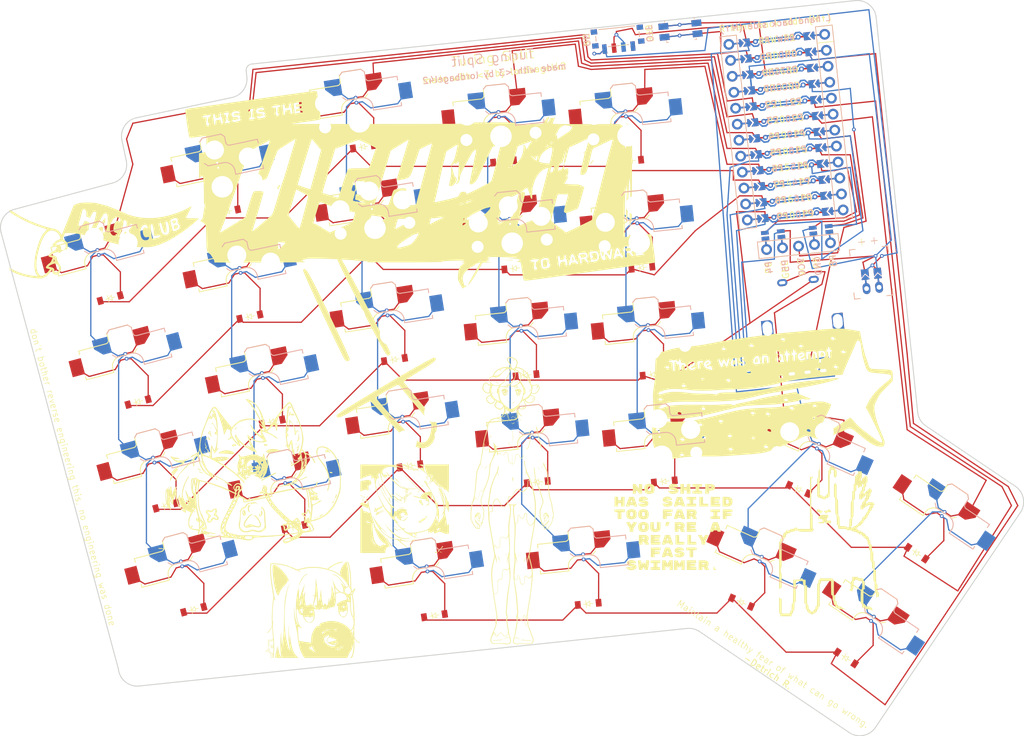
<source format=kicad_pcb>
(kicad_pcb
	(version 20241229)
	(generator "pcbnew")
	(generator_version "9.0")
	(general
		(thickness 1.6)
		(legacy_teardrops no)
	)
	(paper "A3")
	(title_block
		(title "keeb")
		(date "2025-05-27")
		(rev "v1.0.0")
		(company "Unknown")
	)
	(layers
		(0 "F.Cu" signal)
		(2 "B.Cu" signal)
		(9 "F.Adhes" user "F.Adhesive")
		(11 "B.Adhes" user "B.Adhesive")
		(13 "F.Paste" user)
		(15 "B.Paste" user)
		(5 "F.SilkS" user "F.Silkscreen")
		(7 "B.SilkS" user "B.Silkscreen")
		(1 "F.Mask" user)
		(3 "B.Mask" user)
		(17 "Dwgs.User" user "User.Drawings")
		(19 "Cmts.User" user "User.Comments")
		(21 "Eco1.User" user "User.Eco1")
		(23 "Eco2.User" user "User.Eco2")
		(25 "Edge.Cuts" user)
		(27 "Margin" user)
		(31 "F.CrtYd" user "F.Courtyard")
		(29 "B.CrtYd" user "B.Courtyard")
		(35 "F.Fab" user)
		(33 "B.Fab" user)
	)
	(setup
		(pad_to_mask_clearance 0.05)
		(allow_soldermask_bridges_in_footprints no)
		(tenting front back)
		(pcbplotparams
			(layerselection 0x00000000_00000000_55555555_5755f5ff)
			(plot_on_all_layers_selection 0x00000000_00000000_00000000_00000000)
			(disableapertmacros no)
			(usegerberextensions no)
			(usegerberattributes yes)
			(usegerberadvancedattributes yes)
			(creategerberjobfile yes)
			(dashed_line_dash_ratio 12.000000)
			(dashed_line_gap_ratio 3.000000)
			(svgprecision 4)
			(plotframeref no)
			(mode 1)
			(useauxorigin no)
			(hpglpennumber 1)
			(hpglpenspeed 20)
			(hpglpendiameter 15.000000)
			(pdf_front_fp_property_popups yes)
			(pdf_back_fp_property_popups yes)
			(pdf_metadata yes)
			(pdf_single_document no)
			(dxfpolygonmode yes)
			(dxfimperialunits yes)
			(dxfusepcbnewfont yes)
			(psnegative no)
			(psa4output no)
			(plot_black_and_white yes)
			(sketchpadsonfab no)
			(plotpadnumbers no)
			(hidednponfab no)
			(sketchdnponfab yes)
			(crossoutdnponfab yes)
			(subtractmaskfromsilk no)
			(outputformat 1)
			(mirror no)
			(drillshape 1)
			(scaleselection 1)
			(outputdirectory "")
		)
	)
	(net 0 "")
	(net 1 "P21")
	(net 2 "pinky_bottom")
	(net 3 "GND")
	(net 4 "pinky_home")
	(net 5 "pinky_top")
	(net 6 "pinky_number")
	(net 7 "P20")
	(net 8 "ring_bottom")
	(net 9 "ring_home")
	(net 10 "ring_top")
	(net 11 "ring_number")
	(net 12 "P19")
	(net 13 "middle_bottom")
	(net 14 "middle_home")
	(net 15 "middle_top")
	(net 16 "middle_number")
	(net 17 "middle_additional")
	(net 18 "P18")
	(net 19 "index_bottom")
	(net 20 "index_home")
	(net 21 "index_top")
	(net 22 "index_number")
	(net 23 "P15")
	(net 24 "inner_bottom")
	(net 25 "inner_home")
	(net 26 "inner_top")
	(net 27 "inner_number")
	(net 28 "space_top")
	(net 29 "P1")
	(net 30 "first_top")
	(net 31 "first_bottom")
	(net 32 "P3")
	(net 33 "second_top")
	(net 34 "second_bottom")
	(net 35 "P2")
	(net 36 "P10")
	(net 37 "P16")
	(net 38 "P14")
	(net 39 "P0")
	(net 40 "RAW")
	(net 41 "RST")
	(net 42 "VCC")
	(net 43 "P4")
	(net 44 "P5")
	(net 45 "P6")
	(net 46 "P7")
	(net 47 "P8")
	(net 48 "P9")
	(net 49 "MCU1_24")
	(net 50 "MCU1_1")
	(net 51 "MCU1_23")
	(net 52 "MCU1_2")
	(net 53 "MCU1_22")
	(net 54 "MCU1_3")
	(net 55 "MCU1_21")
	(net 56 "MCU1_4")
	(net 57 "MCU1_20")
	(net 58 "MCU1_5")
	(net 59 "MCU1_19")
	(net 60 "MCU1_6")
	(net 61 "MCU1_18")
	(net 62 "MCU1_7")
	(net 63 "MCU1_17")
	(net 64 "MCU1_8")
	(net 65 "MCU1_16")
	(net 66 "MCU1_9")
	(net 67 "MCU1_15")
	(net 68 "MCU1_10")
	(net 69 "MCU1_14")
	(net 70 "MCU1_11")
	(net 71 "MCU1_13")
	(net 72 "MCU1_12")
	(net 73 "BAT_P")
	(net 74 "JST1_1")
	(net 75 "JST1_2")
	(net 76 "DISP1_1")
	(net 77 "DISP1_2")
	(net 78 "DISP1_4")
	(net 79 "DISP1_5")
	(footprint "ceoloide:diode_tht_sod123" (layer "F.Cu") (at 133.285786 103.295216 -24))
	(footprint "ceoloide:diode_tht_sod123" (layer "F.Cu") (at 73.472187 31.249479 9))
	(footprint "ceoloide:rotary_encoder_ec11_ec12" (layer "F.Cu") (at 142.960289 59.438586 6))
	(footprint "ceoloide:diode_tht_sod123" (layer "F.Cu") (at 95.656561 33.561925 6))
	(footprint "ceoloide:diode_tht_sod123" (layer "F.Cu") (at 51.980856 41.478392 12))
	(footprint "ceoloide:diode_tht_sod123" (layer "F.Cu") (at 99.210528 67.375669 6))
	(footprint "ceoloide:diode_tht_sod123" (layer "F.Cu") (at 62.584352 91.36392 12))
	(footprint "ceoloide:display_nice_view" (layer "F.Cu") (at 140.566839 30.349927 6))
	(footprint "ceoloide:diode_tht_sod123" (layer "F.Cu") (at 55.515354 58.106902 12))
	(footprint "ceoloide:power_switch_smd_side" (layer "F.Cu") (at 113.691618 13.818592 96))
	(footprint "avatar:attempt" (layer "F.Cu") (at 138 70))
	(footprint "avatar:smile" (layer "F.Cu") (at 77 64.5))
	(footprint "avatar:dq" (layer "F.Cu") (at 80 88.5))
	(footprint "ceoloide:diode_tht_sod123" (layer "F.Cu") (at 78.395883 64.893456 9))
	(footprint "ceoloide:diode_tht_sod123"
		(layer "F.Cu")
		(uuid "42d01391-7ab7-48cf-b4cf-ed323f5deb70")
		(at 142.334064 85.431043 -24)
		(property "Reference" "D23"
			(at 0 0 336)
			(layer "F.SilkS")
			(hide yes)
			(uuid "3ac968c0-13d9-4f32-8929-f1ad42c82df9")
			(effects
				(font
					(size 1 1)
					(thickness 0.15)
				)
			)
		)
		(property "Value" ""
			(at 0 0 336)
			(layer "F.Fab")
			(uuid "2c66e36c-950a-41e6-a85f-02814f7a0699")
			(effects
				(font
					(size 1.27 1.27)
					(thickness 0.15)
				)
			)
		)
		(property "Datasheet" ""
			(at 0 0 336)
			(layer "F.Fab")
			(hide yes)
			(uuid "9027abeb-c8b9-4012-b7f3-887ad317d172")
			(effects
				(font
					(size 1.27 1.27)
					(thickness 0.15)
				)
			)
		)
		(property "Description" ""
			(at 0 0 336)
			(layer "F.Fab")
			(hide yes)
			(uuid "b5d4fc57-b723-4ad1-baa0-99c9f5785837")
			(effects
				(font
					(size 1.27 1.27)
					(thickness 0.15)
				)
			)
		)
		(fp_line
			(start -0.75 0)
			(end -0.35 0)
			(stroke
				(width 0.1)
				(type solid)
			)
			(layer "F.SilkS")
			(uuid "970cf6e3-3966-4150-96f4-a54d503126cb")
		)
		(fp_line
			(start -0.35 0)
			(end -0.35 0.55)
			(stroke
				(width 0.1)
				(type solid)
			)
			(layer "F.SilkS")
			(uuid "759fd247-53d8-4d29-81d7-4ff55470d241")
		)
		(fp_line
			(start -0.35 0)
			(end -0.35 -0.55)
			(stroke
				(width 0.1)
				(type solid)
			)
			(layer "F.SilkS")
			(uuid "dead15b5-1d7f-4bea-a881-dcf27f5bc6b5")
		)
		(fp_line
			(start -0.35 0)
			(end 0.25 -0.4)
			(stroke
				(width 0.1)
				(type solid)
			)
			(layer "F.SilkS")
			(uuid "d025fabe-70a7-40d9-b957-5a3065b9e06b")
		)
		(fp_line
			(start 0.25 0.4)
			(end -0.35 0)
			(stroke
				(width 0.1)
				(type solid)
			)
			(layer "F.SilkS")
			(uuid "16c396a3-6b74-4acc-9523-394bca8c298f")
		)
		(fp_line
			(start 0.25 0)
			(end 0.75 0)
			(stroke
				(width 0.1)
				(type solid)
			)
			(layer "F.SilkS")
			(uuid "dc5f1796-9a63-4e0e-9127-d280c7f20fbd")
		)
		(fp_line
			(start 0.25 -0.4)
			(end 0.25 0.4)
			(stroke
				(width 0.1)
				(type solid)
... [1304064 chars truncated]
</source>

^^^^^^^^

What is required:
Please copy each line of the material that has the string "Silkscreen" somewhere in it.

Solved problem:
		(5 "F.SilkS" user "F.Silkscreen")
		(7 "B.SilkS" user "B.Silkscreen")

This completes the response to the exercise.